You would probably need to speak German for your eventual star turn in a Scheiss film.
post #5 of 106
time to unpimp ze auto.
post #6 of 106
I guess Mandarin or Spanish would be the most useful. I like Spanish but don't like the idea that I almost have to know it due to politics.

If you want to learn German, learn German, Germany is probably not a bad place to live. Before English, I thought French was the language to know, and before that Latin? I know Eastern Europe speaks a lot of German since some of their economies, like Croatia and Slovenia were tied into the deutschmark at one point.
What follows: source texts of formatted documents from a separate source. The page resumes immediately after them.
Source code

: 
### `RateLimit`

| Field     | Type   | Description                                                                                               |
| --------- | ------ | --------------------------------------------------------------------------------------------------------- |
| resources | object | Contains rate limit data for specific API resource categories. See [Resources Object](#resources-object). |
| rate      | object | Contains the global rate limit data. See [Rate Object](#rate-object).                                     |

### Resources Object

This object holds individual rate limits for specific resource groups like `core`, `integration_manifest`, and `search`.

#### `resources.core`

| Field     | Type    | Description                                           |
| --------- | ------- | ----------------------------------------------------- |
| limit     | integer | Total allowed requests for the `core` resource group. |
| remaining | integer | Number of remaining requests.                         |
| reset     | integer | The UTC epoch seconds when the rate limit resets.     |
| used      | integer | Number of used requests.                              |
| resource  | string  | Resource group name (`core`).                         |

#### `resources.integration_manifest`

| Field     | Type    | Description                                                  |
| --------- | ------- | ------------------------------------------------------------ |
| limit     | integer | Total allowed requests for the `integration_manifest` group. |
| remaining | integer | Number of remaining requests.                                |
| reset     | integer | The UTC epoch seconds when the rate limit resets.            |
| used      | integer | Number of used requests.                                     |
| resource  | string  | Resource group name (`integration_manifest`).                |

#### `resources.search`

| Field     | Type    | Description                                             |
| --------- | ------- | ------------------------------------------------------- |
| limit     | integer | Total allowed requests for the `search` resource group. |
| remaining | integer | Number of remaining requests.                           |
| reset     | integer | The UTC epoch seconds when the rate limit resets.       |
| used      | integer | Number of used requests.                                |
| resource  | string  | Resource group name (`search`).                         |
Personally, I have always thought Gaelic would be super cool to learn and have always wanted to learn Welsh Gaelic ever since I heard my grandma's friends speaking it.
post #7 of 106
When I was in Macau, I thought Portuguese was a nice language.
post #8 of 106
Quote:
Originally Posted by LabelKing View Post
When I was in Macau, I thought Portuguese was a nice language.

I pick up Italian and Spanish words when listening but it sounds like Russian to me for some reason.
post #9 of 106
i find both german and portuguese to be rather unpleasant to listen to.

if you want useful, learn japanese, chinese, spanish, arabic, italian or french. i say italian or french because knowing them impresses young impressionable women. i say arabic because the day after 9/11 the c.i.a. posted job ads all over the internet, paying top $$$ to anyone who spoke arabic.
post #10 of 106
Dutch sounds cool too. The only Asian languages that I can stand listening to are Korean and Japanese.
post #11 of 106
my mom's from germany, so I've spoken it since boyhood. One thing I can say is that an understanding of German's complex, labyrinthine grammar, the structure of which resembles a Lego castle, will certainly prove an asset to a speaker of any language in the building of complex sentences which continue on forever and ever, with clauses and other sub-sections arranged throughout.
post #12 of 106
I think learning an Asian language has helped me a lot. Before, since I didn't practice Spanish much aside from reading yahoo.es, I had a hard time with direct objects, etc that are out of order in relation to English. Since Korean has all the word orders are completely backwards, my Spanish improved a ton because my mind was used to having to think in a different order. Also, if you don't know basic English grammar, learning a foreign language is nearly impossible. I learned all my English grammar in my Spanish classes I took as a kid.
post #13 of 106
Quote:
Originally Posted by tiecollector View Post
Dutch sounds cool too.

As someone who works in the Acquisitions division of Harvard Library's Germanic Department, I come across most of the northern European languages on a daily basis. Speaking Norwegian and German fluently, its easy to decipher Danish, Swedish and Dutch, Icelandic is considerably more difficult, but doable. When I get a shipment from Hunagry or Finland, I pretty much just fake it.


That said, dutch is the craziest sounding shit I've ever heard. Dutch seems to have a pronounciation exactly like English's, which I attribute to the long history of back-and-forth between Holland and England. When you see a Dutch word, you can phontecially figure it out and you'll be right (they may enunciate differntly, but they pronounce the constituent parts the same.) Dutch seriously sounds to me like a native english speaker making up a germanic language as they go along
post #14 of 106
German is best reserved for intimidating discussions about elegant engineering, mathematics, military campaigns, and philosophy. Actually, I believe that in the inter-war period, anyone who wanted to pursue a career in any of the above (maybe except military) had to learn German since all the academic writings were published in Germany.
post #15 of 106
german is a hell of alot less useful than it was 20 years ago - now, most of central europe doesn't speak any german. speaking german well is very difficult, speaking it poorly is pretty easy.